## Task:
Pull out the lines of the data below, starting at the line that contains "scientific name: Carex diandra" and ending at the last line of the data, both included. Copy them exactly and include nothing else.

Items stored from a collection:
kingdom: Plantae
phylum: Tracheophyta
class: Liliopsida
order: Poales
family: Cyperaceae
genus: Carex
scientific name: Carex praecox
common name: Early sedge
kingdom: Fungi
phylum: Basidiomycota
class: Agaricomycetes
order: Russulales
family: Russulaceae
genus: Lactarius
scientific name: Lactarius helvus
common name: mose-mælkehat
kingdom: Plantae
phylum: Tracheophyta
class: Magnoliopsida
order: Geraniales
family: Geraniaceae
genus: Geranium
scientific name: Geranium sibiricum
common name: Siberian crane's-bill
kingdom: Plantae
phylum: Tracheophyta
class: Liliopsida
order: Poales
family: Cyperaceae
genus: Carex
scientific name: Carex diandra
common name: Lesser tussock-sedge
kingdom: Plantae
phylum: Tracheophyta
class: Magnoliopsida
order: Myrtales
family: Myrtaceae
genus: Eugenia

## Response to this task:
scientific name: Carex diandra
common name: Lesser tussock-sedge
kingdom: Plantae
phylum: Tracheophyta
class: Magnoliopsida
order: Myrtales
family: Myrtaceae
genus: Eugenia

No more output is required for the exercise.